Though some describe The Merchant of Venice as a comedy because it ends with the marriage of its heroes Portia and Bassanio, it can also be described as a kind of "revenge tragedy." Typically, a revenge tragedy revolves around the quest of its central character to avenge a wrong committed against him, which usually leads to the deaths of many characters, almost always including the revenge-seeker himself. Shakespeare wrote several revenge tragedies, including Hamlet. Shakespeare's late romance, The Tempest (1510–1) takes the form of a "revenge tragedy averted," beginning with the revenge plot but ending happily. Merchant of Venice might be described as a revenge tragedy barely averted, as Portia swoops into the courtroom scene and saves Antonio from Shylock. Perhaps the most important related work for Merchant of Venice, however, is Christopher Marlowe's The Jew of Malta (1589-90), which tells the story of the moneylender, Barabas, who has all his wealth seized by the Maltese government in order to finance the defense of the island against invading Ottoman Turks. Barabas revenges himself against the governor who seized his property, allies with the Turks, and briefly becomes governor of Malta himself, before the Maltese regain control of the island and put him to death.

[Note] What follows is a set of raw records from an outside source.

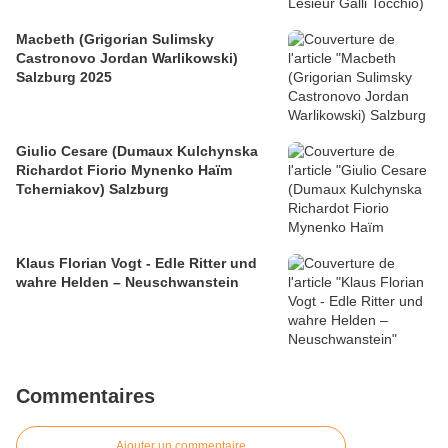
Macbeth (Grigorian Sulimsky
Castronovo Jordan Warlikowski)
Salzburg 2025
Giulio Cesare (Dumaux Kulchynska
Richardot Fiorio Mynenko Haïm
Tcherniakov) Salzburg
Klaus Florian Vogt - Edle Ritter und
wahre Helden – Neuschwanstein
Commentaires
Ajouter un commentaire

Key Facts about The Merchant of Venice
  • Full Title: The Merchant of Venice
  • When Written: 1596–8
  • Where Written: England
  • When Published: 1623
  • Literary Period: The Renaissance
  • Genre: Comedy/tragicomedy; Revenge tragedy
  • Setting: Venice, and the nearby country estate of Belmont
  • Climax: The trial of Antonio, the merchant, and Shylock, the Jewish moneylender
  • Antagonist: Shylock

Extra Credit for The Merchant of Venice

"Which is the merchant here? And which the Jew?" Modern audiences of Merchant of Venice often mistake Shylock for the "merchant" of the title—which actually refers to Antonio.